Of course, I suppose we could have skipped watching America's Next Top Model last night ...ha....as if.

*OK, of course I know what it's about...kind of.

10.03.2004

So, so busy lately. I feel as if I'm playing a Survivor immunity challenge, moving from one from one part of the compeition station to another, struggling to keep up and not just flame out while Jeff Probst laughs at every move I make. Damn you Probst and your camp counselor shirts.

The last few days have just been really really long and I'm finding that it's time to really and truly get serious about the thesis because my advisor wants 20 more pages yesterday (OK, in two weeks) and it took me three hours tonight to hammer out five and a half and at that rate we're in deep shit folks.

Not that everything's been bad. Yesterday Cory & I traipsed down to the city for some shopping and last Friday we attended another performanceo of The Black Rider. And although we didn't get to meet Marianne Faithfull backstage this time around, we did have front row seats and that pretty much ruled. Indeed, I think I've become a "Black Rider" junkie and if I had the money and if all the seats at all the shows weren't sold out I'd check out a few more shows.

It's really just that cool.

Obviously the Black Rider spotlight is really on Marianne Faithfull as the devil --and she is fabulous. Still, I think that even those who aren't familiar with her work find Mary Margaret O'Hara to be outstanding. She got giant cheers and whistles after both shows we attended. It wasn't of course, but it almost seems as if the part was written for her peculiar stage presence and her kooky songbird voice. In addition to occasionally letting out some of those crazy trills and screams, she also sings in a really lovely jazzy style for many of the numbers including one solo song, a rendition of "I'll Shoot the Moon" --for which I would die to get a copy of her performing.It's just so perfectly matched for her voice --melancholy and a little crazy. As for her acting, she embodies a marionette/mechanical ballerina figurine sort of persona that's at once sad and creepy.

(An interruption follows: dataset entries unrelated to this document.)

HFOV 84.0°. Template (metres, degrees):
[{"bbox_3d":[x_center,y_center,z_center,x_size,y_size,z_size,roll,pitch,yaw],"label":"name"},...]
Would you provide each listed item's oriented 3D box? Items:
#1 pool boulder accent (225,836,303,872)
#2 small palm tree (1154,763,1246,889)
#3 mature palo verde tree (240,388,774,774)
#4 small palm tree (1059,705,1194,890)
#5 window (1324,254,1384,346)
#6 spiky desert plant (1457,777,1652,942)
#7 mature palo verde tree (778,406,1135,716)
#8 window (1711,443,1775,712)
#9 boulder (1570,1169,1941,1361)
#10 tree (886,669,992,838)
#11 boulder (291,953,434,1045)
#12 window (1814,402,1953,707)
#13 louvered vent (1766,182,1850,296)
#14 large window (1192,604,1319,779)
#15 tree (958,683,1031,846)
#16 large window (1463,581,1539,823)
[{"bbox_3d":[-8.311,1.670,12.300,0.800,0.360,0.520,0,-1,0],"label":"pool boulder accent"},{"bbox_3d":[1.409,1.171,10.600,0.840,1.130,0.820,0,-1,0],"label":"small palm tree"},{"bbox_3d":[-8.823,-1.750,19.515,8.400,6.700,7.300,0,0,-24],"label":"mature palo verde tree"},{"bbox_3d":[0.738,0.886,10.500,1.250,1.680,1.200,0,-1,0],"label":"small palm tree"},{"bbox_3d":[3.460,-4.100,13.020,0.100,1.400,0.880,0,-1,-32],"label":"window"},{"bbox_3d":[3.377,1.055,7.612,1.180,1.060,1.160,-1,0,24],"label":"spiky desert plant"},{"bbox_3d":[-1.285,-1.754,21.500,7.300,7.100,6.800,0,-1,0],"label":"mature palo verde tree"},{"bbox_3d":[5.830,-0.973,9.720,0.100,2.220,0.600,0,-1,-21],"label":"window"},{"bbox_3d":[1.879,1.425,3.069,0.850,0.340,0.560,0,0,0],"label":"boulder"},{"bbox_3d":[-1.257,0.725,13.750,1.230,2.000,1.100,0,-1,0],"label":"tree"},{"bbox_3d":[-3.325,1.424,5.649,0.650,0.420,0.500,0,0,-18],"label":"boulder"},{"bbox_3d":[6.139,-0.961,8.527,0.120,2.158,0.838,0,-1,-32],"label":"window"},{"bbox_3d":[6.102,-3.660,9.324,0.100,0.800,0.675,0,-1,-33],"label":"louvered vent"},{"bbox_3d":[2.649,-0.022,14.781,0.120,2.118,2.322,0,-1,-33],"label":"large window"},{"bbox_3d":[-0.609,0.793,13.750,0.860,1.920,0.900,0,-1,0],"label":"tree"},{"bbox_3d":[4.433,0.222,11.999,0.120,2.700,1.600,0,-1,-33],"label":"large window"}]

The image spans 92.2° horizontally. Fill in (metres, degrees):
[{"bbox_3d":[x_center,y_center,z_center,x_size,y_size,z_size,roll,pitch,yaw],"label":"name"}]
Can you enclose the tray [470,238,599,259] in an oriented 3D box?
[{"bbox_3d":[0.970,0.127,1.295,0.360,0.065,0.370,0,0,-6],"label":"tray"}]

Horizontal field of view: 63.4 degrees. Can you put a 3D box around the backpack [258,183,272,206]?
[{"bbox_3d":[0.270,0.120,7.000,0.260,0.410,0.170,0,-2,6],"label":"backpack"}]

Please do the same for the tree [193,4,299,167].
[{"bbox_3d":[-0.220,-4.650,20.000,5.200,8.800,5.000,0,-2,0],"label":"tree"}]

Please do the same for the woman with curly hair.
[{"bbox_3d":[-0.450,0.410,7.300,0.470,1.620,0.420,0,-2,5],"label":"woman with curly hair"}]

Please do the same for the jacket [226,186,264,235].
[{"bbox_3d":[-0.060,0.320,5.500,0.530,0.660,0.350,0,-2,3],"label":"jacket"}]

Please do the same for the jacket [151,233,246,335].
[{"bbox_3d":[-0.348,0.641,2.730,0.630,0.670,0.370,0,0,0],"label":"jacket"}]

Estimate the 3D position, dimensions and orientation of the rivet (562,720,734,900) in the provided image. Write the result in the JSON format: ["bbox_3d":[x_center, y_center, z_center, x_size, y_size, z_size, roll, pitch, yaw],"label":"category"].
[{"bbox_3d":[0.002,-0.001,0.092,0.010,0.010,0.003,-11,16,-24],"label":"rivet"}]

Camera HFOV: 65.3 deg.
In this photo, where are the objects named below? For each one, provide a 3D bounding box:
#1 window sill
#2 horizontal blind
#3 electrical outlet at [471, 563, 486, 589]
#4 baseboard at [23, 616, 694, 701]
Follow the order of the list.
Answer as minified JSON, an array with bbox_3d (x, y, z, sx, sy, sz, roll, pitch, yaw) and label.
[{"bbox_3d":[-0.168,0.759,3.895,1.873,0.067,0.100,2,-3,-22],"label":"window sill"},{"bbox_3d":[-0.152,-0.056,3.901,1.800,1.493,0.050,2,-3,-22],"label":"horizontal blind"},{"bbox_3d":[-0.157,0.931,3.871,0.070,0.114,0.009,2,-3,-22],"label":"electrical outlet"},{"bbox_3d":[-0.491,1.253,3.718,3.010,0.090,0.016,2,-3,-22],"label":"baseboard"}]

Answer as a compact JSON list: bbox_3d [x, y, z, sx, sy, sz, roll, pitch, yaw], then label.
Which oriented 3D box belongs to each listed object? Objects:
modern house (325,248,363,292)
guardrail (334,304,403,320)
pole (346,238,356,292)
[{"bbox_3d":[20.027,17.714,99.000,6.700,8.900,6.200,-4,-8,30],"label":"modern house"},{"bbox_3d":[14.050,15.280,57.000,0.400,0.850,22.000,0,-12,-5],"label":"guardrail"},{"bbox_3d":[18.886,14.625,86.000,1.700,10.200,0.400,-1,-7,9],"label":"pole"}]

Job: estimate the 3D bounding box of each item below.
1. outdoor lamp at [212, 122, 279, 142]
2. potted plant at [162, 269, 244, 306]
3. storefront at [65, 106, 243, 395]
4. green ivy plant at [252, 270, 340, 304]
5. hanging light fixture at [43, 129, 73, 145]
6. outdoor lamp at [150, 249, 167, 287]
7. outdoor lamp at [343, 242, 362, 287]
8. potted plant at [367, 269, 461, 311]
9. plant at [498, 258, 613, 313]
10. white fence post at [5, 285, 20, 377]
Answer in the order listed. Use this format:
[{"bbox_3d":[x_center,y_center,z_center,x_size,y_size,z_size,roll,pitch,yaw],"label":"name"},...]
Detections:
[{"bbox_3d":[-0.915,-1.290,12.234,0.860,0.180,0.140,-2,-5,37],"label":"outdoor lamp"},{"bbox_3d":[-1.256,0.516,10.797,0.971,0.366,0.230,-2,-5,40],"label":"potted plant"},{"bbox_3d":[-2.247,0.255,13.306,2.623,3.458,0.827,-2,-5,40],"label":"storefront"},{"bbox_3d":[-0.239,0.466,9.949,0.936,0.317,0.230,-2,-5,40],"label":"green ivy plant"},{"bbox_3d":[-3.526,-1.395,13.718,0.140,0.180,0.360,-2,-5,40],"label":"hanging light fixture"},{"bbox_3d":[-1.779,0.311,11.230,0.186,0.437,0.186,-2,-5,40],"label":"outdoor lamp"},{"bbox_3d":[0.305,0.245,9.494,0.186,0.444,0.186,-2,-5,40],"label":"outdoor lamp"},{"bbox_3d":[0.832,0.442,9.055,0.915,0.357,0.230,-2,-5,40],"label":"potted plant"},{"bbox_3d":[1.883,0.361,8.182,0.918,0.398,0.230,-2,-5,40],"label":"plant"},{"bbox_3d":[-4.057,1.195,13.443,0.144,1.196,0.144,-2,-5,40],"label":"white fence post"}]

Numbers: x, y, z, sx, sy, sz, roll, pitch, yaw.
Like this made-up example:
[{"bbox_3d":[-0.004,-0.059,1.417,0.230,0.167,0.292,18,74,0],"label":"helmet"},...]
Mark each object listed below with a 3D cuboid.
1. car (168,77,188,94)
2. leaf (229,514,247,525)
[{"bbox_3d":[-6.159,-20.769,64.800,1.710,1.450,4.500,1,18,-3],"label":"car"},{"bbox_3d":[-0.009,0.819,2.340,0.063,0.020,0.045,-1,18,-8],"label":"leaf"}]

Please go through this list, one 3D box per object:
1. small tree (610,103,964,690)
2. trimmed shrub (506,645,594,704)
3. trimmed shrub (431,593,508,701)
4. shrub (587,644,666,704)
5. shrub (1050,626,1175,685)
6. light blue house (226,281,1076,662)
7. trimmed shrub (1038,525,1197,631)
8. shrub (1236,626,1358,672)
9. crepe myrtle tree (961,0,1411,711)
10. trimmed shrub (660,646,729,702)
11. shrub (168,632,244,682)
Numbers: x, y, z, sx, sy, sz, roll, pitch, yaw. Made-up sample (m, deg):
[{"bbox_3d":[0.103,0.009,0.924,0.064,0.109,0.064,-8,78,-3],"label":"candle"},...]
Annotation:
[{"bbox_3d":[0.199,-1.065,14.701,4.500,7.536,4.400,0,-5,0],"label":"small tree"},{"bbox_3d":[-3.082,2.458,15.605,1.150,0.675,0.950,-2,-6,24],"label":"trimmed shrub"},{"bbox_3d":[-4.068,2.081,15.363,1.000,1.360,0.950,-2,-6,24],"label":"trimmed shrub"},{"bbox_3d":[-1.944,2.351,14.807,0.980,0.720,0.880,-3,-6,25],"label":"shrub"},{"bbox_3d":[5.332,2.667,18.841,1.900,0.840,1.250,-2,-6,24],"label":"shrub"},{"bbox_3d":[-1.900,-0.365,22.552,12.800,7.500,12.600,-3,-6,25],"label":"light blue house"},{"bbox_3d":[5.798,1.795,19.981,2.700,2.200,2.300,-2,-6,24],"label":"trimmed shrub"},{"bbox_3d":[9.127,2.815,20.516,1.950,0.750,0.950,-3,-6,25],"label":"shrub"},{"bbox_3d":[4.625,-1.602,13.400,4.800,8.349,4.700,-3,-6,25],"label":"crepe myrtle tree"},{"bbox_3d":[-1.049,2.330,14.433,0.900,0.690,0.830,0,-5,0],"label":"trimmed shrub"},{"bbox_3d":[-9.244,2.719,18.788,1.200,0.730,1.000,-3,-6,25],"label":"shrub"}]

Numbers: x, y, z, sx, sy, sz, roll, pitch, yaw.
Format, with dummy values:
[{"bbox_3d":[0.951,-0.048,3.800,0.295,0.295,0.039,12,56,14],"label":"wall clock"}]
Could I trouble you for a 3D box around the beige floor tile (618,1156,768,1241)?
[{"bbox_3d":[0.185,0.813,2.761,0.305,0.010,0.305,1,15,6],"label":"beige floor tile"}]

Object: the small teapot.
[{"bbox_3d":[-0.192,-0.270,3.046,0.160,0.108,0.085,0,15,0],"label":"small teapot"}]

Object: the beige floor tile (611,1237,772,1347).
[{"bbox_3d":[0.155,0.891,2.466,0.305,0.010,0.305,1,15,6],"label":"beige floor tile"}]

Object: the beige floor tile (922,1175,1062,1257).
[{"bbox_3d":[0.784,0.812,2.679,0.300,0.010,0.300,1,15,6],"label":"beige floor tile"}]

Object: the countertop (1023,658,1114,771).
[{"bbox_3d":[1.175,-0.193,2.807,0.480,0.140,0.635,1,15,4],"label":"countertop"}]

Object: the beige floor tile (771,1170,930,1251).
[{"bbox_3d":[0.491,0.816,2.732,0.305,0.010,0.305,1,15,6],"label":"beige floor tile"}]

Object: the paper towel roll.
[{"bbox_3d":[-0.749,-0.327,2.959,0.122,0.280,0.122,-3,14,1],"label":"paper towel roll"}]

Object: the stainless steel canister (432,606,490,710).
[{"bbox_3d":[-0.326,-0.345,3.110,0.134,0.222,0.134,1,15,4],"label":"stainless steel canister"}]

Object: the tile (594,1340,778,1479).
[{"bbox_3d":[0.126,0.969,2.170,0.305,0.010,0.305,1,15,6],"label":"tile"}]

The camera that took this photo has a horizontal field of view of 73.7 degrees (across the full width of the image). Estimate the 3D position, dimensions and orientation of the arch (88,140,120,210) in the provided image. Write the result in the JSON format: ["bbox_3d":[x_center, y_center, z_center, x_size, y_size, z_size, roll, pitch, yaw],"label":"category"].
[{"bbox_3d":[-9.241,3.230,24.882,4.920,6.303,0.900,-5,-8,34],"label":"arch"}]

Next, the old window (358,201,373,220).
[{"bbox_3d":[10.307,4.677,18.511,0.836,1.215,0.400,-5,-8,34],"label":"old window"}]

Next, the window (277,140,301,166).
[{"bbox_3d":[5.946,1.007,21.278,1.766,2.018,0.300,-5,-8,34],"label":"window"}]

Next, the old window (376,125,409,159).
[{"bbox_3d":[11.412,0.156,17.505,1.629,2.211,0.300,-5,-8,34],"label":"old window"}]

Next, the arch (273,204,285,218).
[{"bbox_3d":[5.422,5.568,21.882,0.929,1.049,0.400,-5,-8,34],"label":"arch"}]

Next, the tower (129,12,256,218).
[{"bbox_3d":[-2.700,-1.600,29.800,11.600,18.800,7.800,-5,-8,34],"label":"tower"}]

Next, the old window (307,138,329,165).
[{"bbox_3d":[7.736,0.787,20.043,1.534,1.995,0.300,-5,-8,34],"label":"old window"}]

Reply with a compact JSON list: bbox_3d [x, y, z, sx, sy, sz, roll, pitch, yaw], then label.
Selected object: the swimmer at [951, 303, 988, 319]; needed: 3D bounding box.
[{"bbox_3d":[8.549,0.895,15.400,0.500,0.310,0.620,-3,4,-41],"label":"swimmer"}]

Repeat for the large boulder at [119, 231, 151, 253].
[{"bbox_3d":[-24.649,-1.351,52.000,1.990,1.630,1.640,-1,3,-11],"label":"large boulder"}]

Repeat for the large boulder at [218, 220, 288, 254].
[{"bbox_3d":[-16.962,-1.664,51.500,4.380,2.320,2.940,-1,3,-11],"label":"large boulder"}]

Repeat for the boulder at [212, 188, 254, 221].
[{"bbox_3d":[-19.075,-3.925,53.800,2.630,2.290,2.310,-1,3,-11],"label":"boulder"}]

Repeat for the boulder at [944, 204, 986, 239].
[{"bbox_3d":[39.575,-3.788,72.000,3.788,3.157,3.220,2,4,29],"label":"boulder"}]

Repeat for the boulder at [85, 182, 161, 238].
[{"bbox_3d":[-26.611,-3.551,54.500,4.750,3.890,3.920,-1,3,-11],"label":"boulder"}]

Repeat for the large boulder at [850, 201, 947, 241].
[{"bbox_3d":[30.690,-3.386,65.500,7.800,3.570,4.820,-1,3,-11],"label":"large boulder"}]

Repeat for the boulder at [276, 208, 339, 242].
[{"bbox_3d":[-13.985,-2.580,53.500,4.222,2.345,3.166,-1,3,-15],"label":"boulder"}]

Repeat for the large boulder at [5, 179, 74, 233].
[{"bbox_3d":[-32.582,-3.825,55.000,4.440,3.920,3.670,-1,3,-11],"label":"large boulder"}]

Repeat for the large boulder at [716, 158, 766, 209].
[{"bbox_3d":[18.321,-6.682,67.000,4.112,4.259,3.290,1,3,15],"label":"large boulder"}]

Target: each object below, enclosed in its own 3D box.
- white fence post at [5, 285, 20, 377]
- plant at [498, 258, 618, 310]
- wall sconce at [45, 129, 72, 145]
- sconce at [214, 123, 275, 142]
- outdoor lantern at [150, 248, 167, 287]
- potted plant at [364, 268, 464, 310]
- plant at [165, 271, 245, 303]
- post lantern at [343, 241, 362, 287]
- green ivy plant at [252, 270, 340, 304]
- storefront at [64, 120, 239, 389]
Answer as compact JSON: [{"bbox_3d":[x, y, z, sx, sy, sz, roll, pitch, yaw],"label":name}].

Overall "The Black Rider" is odd, fascinating and very engaging and I would have enjoyed it even without Mary Margaret O'Hara or Marianne Faithfull. Although some of the theater's subscriber members were clearly put off, bored or confused by its experimental nature (a woman two seats down from us slept through most of the first act), I found it to be this oddly charming, somewhat unsettling blend of Kabuki theater, a German opera, a Warner Bros. cartoon, ballet and a circus sideshow. Seeing it twice was definitely a plus because I was able to pick up on a lot of the nuances that sailed over my head the first time through. Oh, and the show's male lead, Matt McGrath is absolutely astounding. He's been on Broadway and in numerous films and I now want to check out everything he's done.


Oh, and we caught a glimpse of Francis Ford Coppola in the audience last Friday and Phil Lesh from the Grateful Dead nearly bowled Cory over in the bathroom. We'll take our version of Gawker stalker where we can get it I suppose.

P.S. A belated happy birthday shout-out to Bobby J. Hope the day treated you well and that the year has many good things waiting.